Job:
Update every one of the records below, replacing "alt text" with "image description" and keeping all other text unchanged. Leave the pictures out of your answer.

Records supplied:
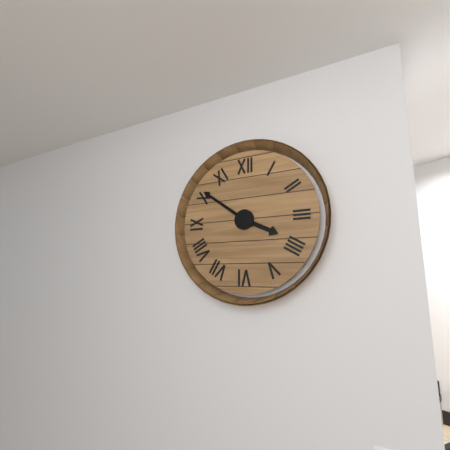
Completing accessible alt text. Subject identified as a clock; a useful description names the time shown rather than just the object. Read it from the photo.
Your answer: 3:51
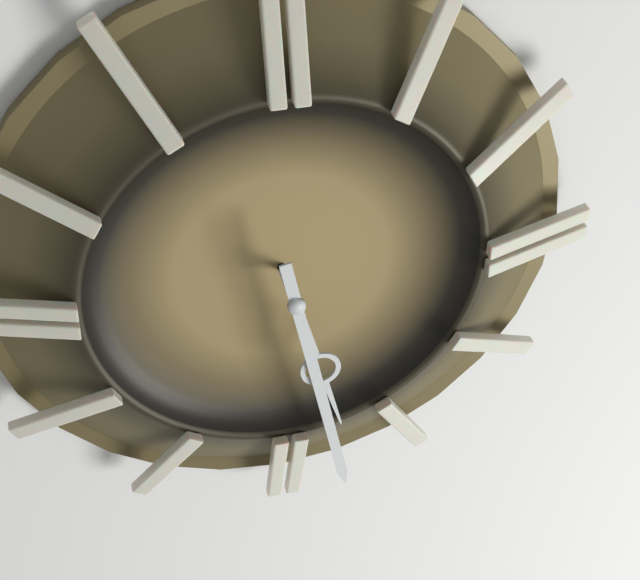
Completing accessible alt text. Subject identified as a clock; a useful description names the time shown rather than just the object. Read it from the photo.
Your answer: 5:28
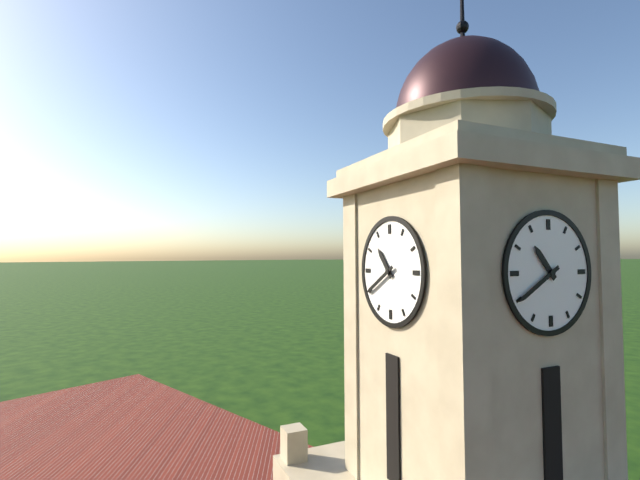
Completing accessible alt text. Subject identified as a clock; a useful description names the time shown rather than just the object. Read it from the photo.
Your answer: 10:40
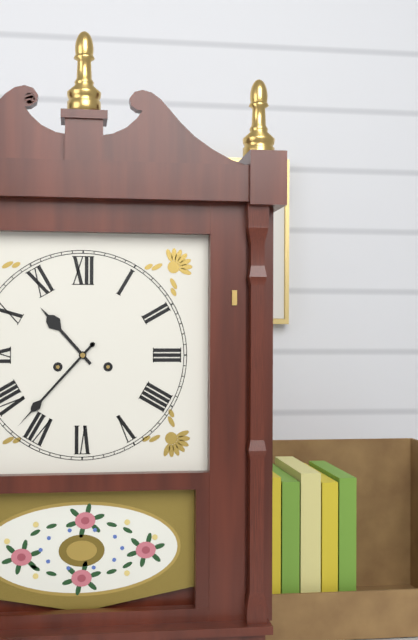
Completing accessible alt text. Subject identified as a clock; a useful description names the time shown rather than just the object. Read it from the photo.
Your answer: 10:37
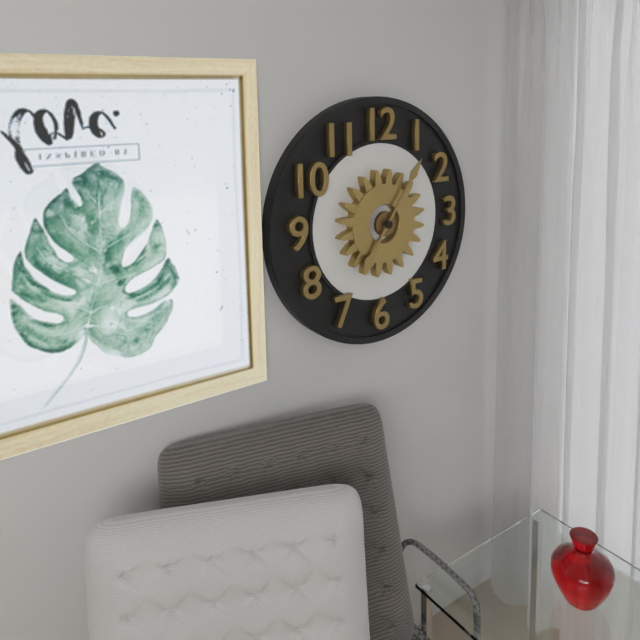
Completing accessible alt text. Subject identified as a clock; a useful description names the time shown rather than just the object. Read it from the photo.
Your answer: 7:06
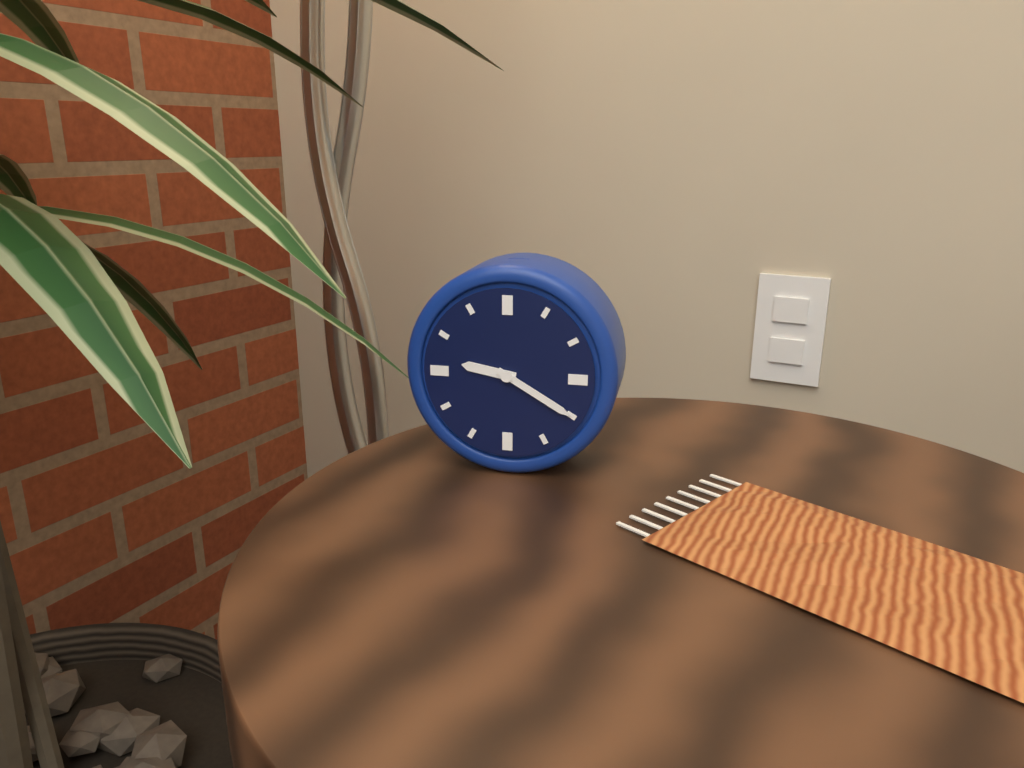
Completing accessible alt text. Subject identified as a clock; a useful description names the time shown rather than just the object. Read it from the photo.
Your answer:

Task response:
Completing accessible image description. Subject identified as a clock; a useful description names the time shown rather than just the object. Read it from the photo.
Your answer: 3:51
Completing accessible image description. Subject identified as a clock; a useful description names the time shown rather than just the object. Read it from the photo.
Your answer: 5:28
Completing accessible image description. Subject identified as a clock; a useful description names the time shown rather than just the object. Read it from the photo.
Your answer: 10:40
Completing accessible image description. Subject identified as a clock; a useful description names the time shown rather than just the object. Read it from the photo.
Your answer: 10:37
Completing accessible image description. Subject identified as a clock; a useful description names the time shown rather than just the object. Read it from the photo.
Your answer: 7:06
Completing accessible image description. Subject identified as a clock; a useful description names the time shown rather than just the object. Read it from the photo.
Your answer:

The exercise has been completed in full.